Soft market, M&A’s show no sign of stopping

Soft market, M&A’s show no sign of stopping | Insurance Business

Soft market, M&A’s show no sign of stopping
Marsh has released their latest insurance market report which makes for interesting reading for the industry.

The Insurance Market Mid-Year Update details the challenging market conditions insurers have found over the first half of the year.

“The first half of 2015 (H1) has been an active period for the Australian insurance market as it continues to respond to competitive pressures,” the report said.

“Heightened cyber security risk, political and economic uncertainty, low interest rates and slow economic growth are all challenging the market at a time when there are significant new capital in flows and surplus capacity.

“Locally, the outlook remains positive despite warnings of economic headwinds in Australia spurred by a low growth environment and the continued fall of commodity prices. There appears no end in sight to the soft market conditions, driven by the combination of new capital, surplus capacity and the lack of catastrophes.”

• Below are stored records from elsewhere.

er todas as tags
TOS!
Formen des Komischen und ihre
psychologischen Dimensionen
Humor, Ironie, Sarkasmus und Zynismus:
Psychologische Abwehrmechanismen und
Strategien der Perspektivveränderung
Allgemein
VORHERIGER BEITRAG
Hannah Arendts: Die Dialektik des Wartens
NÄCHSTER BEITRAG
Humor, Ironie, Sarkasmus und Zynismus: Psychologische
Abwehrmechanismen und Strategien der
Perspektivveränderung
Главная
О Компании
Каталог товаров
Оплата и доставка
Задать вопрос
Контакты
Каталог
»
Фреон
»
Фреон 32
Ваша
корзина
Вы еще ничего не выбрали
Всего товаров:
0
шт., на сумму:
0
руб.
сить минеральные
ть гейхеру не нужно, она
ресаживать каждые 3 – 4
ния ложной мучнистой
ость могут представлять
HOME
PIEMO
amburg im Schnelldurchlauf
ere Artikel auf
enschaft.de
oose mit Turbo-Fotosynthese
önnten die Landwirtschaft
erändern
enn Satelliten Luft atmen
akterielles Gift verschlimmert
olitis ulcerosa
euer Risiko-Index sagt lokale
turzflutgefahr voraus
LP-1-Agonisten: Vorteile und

The report takes particular note of the increased M&A activity over the first half of the year, which shows no sign of abating.

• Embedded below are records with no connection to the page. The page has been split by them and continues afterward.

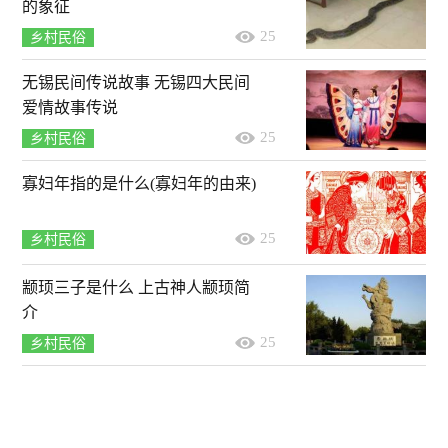
的象征
25
乡村民俗
无锡民间传说故事 无锡四大民间
爱情故事传说
25
乡村民俗
寡妇年指的是什么(寡妇年的由来)
25
乡村民俗
颛顼三子是什么 上古神人颛顼简
介
25
乡村民俗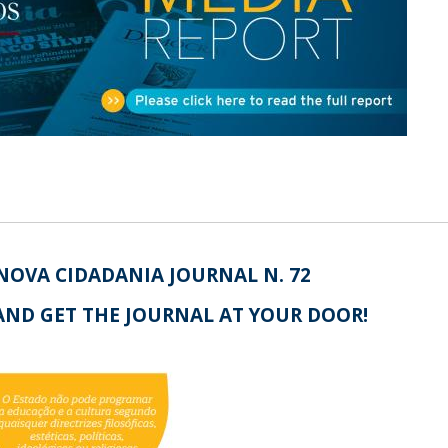
Open Day - Cimeira de Segurança IEP
I
Palestra Anual Alexis de Tocqueville
Conferências do Atlântico
Seminários Internacionais
Palestra Anual Winston Churchill
IEP Alumni Club
Career Day
NOVA CIDADANIA JOURNAL N. 72
AND GET THE JOURNAL AT YOUR DOOR!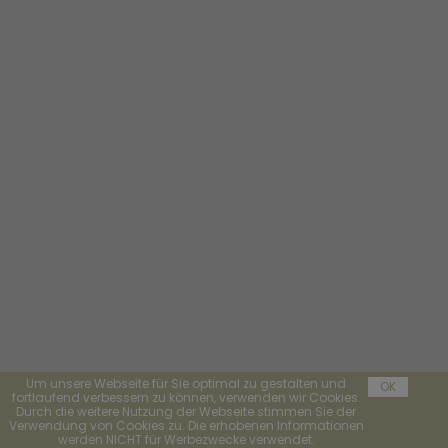
Um unsere Webseite für Sie optimal zu gestalten und
OK
fortlaufend verbessern zu können, verwenden wir Cookies.
Durch die weitere Nutzung der Webseite stimmen Sie der
Verwendung von Cookies zu. Die erhobenen Informationen
werden NICHT für Werbezwecke verwendet.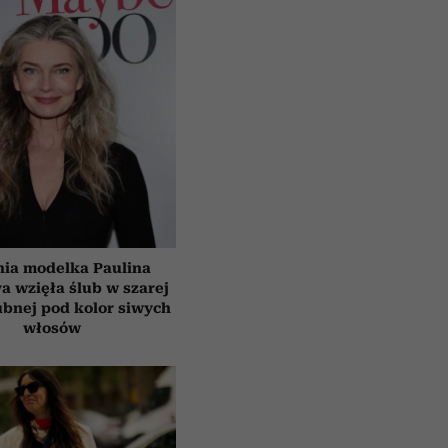
tnia modelka Paulina
a wzięła ślub w szarej
ubnej pod kolor siwych
włosów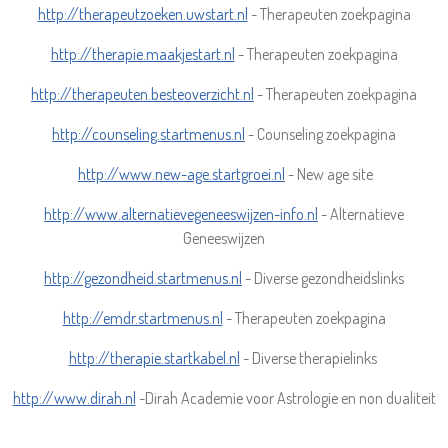
http://therapeutzoeken.uwstart.nl
- Therapeuten zoekpagina
http://therapie.maakjestart.nl
- Therapeuten zoekpagina
http://therapeuten.besteoverzicht.nl
- Therapeuten zoekpagina
http://counseling.startmenus.nl
- Counseling zoekpagina
http://www.new-age.startgroei.nl
- New age site
http://www.alternatievegeneeswijzen-info.nl
- Alternatieve
Geneeswijzen
http://gezondheid.startmenus.nl
- Diverse gezondheidslinks
http://emdr.startmenus.nl
- Therapeuten zoekpagina
http://therapie.startkabel.nl
- Diverse therapielinks
http://www.dirah.nl
-Dirah Academie voor Astrologie en non dualiteit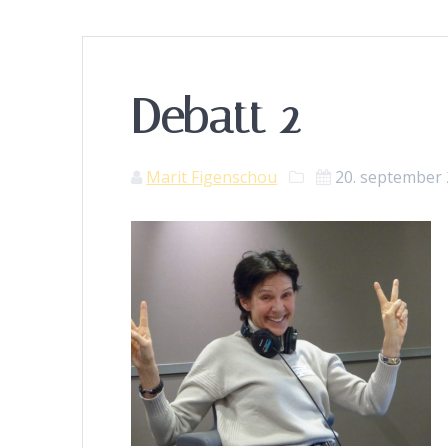
Debatt 2
Marit Figenschou
20. september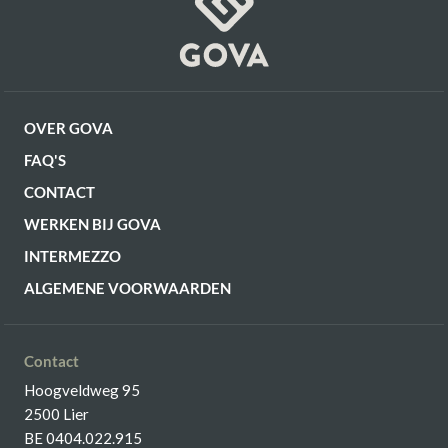
OVER GOVA
FAQ'S
CONTACT
WERKEN BIJ GOVA
INTERMEZZO
ALGEMENE VOORWAARDEN
Contact
Hoogveldweg 95
2500 Lier
BE 0404.022.915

“The M&A activity, locally and globally, is beginning to change the shape of the market,” the report states.

“We fully expect the M&A activity to continue in the global market.”

Whilst premium reductions are common across the board in the industry, the report gives one area of business that could see flat market conditions over the second half of the year.

“In the financial institutions (FI) space, limits and risk profile remain stable with modest premium changes of -5% to +5% in the first half of the year. FIs are enjoying favourable treatment by insurers, with the notable exception of those heavily involved in wealth management and financial planning, due to the continued severity and frequency of the claims activity.”

Cyber risk is also given increasing attention as Marsh believe that early adopters of cyber policies will be the ones to benefit in the long-run.

“Cyber risk continues to be one of the most pressing strategic priorities for corporate boardrooms and governments around the world, and particularly for target industries such as financial institutions and service providers, healthcare, energy and utility infrastructures,” the report states.

“Against estimates that the global premium spend on network security and privacy will grow from US$2 billion to US$5 billion over the next five years, the number of first-time Australian purchasers is increasing but lags in comparison with other global jurisdictions.

“Tellingly, those early adopters in purchasing cyber programs are continuing to consider the risk and increase the limits purchased.

‘Insurers’ lack of data and policy responses to emerging risk exposure makes the measurement of cyber risk and subsequent capital needs an ongoing process. Consequently, cyber is one of the few financial lines areas not seeing general reductions in premiums at this time.”